And now for something completely different.

Let’s talk Famicom.

Recently, I’ve been taking a break from the Turbografx-16 to go back to my all-time favorite, after months of leaving it untouched. I thought, for a change of pace, I’d talk about a few of the Famicom exclusives I was playing.

The Tower of Druaga – Namco – 1985

You know, I’ve played several different versions of Druaga over the years, and for the life of me, I can’t understand exactly what the Japanese see in it. Maybe it’s a cultural thing. Maybe you just had to be there when it was first released. I don’t know.

For those of you unfamiliar with Druaga, it’s a dungeon crawler of sorts. You play as the knight Gilgamesh (usually called Gil), and you must fight your way to the top of the tower to rescue the princess Ki from the evil scorpion-like demon Druaga, who also has in his possession the magical Blue Crystal Rod. Every floor has a special item to find, but there’s a ridiculously short timer and you walk like a snail until you find the boots. And there are a lot of floors to make your way through (60, total). Treasure chests only appear when you do… something… to make them appear. On every floor, what that something is changes, and the game doesn’t give you any hints.

You’re constantly under siege from all sorts of enemies, from slimes to knights to wizards, among others. And Gil always has to draw his sword before he can attack. You can hold the attack button down so that the sword is always drawn, but that leaves your defenses down.

Personally, I’ve never gotten far in any version of the game. The arcade game is a bit better than the Famicom game, but not by much. The PC Engine version, on the other hand, is a massive improvement, with larger characters and faster movement from the start. Still, I’ve never been able to get very far. I don’t know, maybe I just don’t understand the nuances of the game.

The Tower of Druaga did launch a series, one that remained virtually unknown outside of Japan, at least until the Namco Museum series for the PlayStation was released. The original arcade game is included on Volume 3, and the arcade sequel, The Return of Ishtar, is on Volume 4.

What not many people know is that there was a prequel, and it was a Famicom exclusive. I’ll take a look at that one next time. In the meantime, take a look at this longplay of the Famicom game. The player here makes it look easy, of course.

Why bring the OPCFG back now?

That’s a good question. After all, it’s been 21 years since I first started the site, and just under a year since I signed its final (?) death certificate.

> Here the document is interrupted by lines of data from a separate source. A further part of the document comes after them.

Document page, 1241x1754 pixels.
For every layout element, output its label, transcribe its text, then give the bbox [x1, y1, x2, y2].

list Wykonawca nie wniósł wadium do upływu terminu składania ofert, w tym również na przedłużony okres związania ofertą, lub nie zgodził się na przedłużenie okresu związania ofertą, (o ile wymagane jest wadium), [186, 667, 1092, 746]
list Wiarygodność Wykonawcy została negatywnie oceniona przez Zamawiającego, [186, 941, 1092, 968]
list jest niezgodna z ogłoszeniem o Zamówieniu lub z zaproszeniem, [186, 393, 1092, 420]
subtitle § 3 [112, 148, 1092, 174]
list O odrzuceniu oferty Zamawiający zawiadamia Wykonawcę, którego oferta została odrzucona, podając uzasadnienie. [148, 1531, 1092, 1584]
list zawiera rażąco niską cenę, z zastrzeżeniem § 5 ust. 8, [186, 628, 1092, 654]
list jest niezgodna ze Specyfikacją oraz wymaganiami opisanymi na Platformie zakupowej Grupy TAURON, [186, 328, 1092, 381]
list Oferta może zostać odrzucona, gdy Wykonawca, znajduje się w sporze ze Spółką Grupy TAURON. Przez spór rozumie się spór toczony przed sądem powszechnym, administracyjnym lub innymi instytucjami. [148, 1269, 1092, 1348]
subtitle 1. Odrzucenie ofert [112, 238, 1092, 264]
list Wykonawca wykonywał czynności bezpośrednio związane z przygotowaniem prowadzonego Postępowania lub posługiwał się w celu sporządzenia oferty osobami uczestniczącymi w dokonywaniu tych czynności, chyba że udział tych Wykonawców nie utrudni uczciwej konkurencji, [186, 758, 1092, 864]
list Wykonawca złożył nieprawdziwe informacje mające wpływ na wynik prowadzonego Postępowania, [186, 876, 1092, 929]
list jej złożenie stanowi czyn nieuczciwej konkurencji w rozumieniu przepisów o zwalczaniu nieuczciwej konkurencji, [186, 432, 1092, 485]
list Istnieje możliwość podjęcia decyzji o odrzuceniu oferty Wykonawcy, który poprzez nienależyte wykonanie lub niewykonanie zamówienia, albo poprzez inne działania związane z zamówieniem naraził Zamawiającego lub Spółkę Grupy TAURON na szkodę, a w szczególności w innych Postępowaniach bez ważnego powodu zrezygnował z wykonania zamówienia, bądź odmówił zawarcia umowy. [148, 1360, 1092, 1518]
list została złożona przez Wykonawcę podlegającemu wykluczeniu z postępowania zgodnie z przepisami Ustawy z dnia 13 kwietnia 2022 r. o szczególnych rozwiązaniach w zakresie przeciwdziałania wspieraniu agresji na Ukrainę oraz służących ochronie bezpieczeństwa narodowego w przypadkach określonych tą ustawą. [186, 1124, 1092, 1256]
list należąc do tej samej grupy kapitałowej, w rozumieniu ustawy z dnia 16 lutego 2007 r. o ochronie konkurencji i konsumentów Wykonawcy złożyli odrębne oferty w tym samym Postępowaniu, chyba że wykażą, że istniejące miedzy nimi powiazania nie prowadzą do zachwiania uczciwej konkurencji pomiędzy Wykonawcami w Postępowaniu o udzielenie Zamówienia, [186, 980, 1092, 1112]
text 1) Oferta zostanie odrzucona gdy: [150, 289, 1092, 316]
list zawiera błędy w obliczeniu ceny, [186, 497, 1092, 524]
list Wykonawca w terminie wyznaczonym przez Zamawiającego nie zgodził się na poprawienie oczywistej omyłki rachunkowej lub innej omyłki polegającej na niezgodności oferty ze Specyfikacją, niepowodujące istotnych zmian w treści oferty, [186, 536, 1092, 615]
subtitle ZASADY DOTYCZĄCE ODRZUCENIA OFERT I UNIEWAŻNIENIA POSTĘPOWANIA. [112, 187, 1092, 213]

It’s certainly got nothing to do with the site’s original mission from 1998, to try to get Japanese games that went unreleased during the 32-bit era released here now. It’s not about exposing the rest of the world to some of the great titles of the 8 and 16-bit eras that never left their places of origin. All of this has been done, far better than I ever did, by people who branched far beyond the constraints of Web 1.0, where I remained (and in a lot of ways, still do remain) perpetually stuck.

It also has nothing to do with my attempt at “reloading” the site in 2008. The age of the physical compilation/collection is nearing its end, and there’s no point in discussing the merits of various compilations in this age of downloads and digital re-releases. It has nothing to do with the 2014 revival either, which was basically just shilling for my book Memoirs of a Virtual Caveman, until it got its own dedicated site and traffic moved away from the old OPCFG site. Nor does it have anything to do with my brief flirtation with having the OPCFG on Facebook.

As I said nearly a year ago, “It’s time for this website to end. The OPCFG ran its course over a decade ago. What revivals I attempted were too little, too late.” So, to put it bluntly, if that’s truly how I feel, what gives?

The thing is, I still have a lot I want to talk about. I’m still learning a lot about the games of the past, and seeing as how I’ve thoroughly explored my favorite genres, I’m now branching off into what’s relatively unexplored territory for me. Take vs. fighters and classic FPSes, for example. Both are genres I turned my nose up at in the ’90s, but am now tentatively starting to get into, and I’d like to talk about my experiences as I brush aside the cobwebs and see what these have to offer.

But maybe, to bring attention to my new adventures, it’s time for a rebranding. The OPCFG name is ancient, but does still have some “brand recognition,” so to speak. Problem is, that recognition is tied to an era that’s now long past us. The old timers in the community might remember the old site, but the new blood? Doubtful.

So rebranding could work. It worked for Kurt Kalata when he retooled The Classic Gaming Review Archive into Hardcore Gaming 101. It worked for Derek Alexander when he changed from being the Happy Video Game Nerd and became half of the driving force behind the series Stop Skeletons From Fighting. It worked for TJ Rappel after he left the Metroid Database and started Retro Game Super Hyper. See what I mean?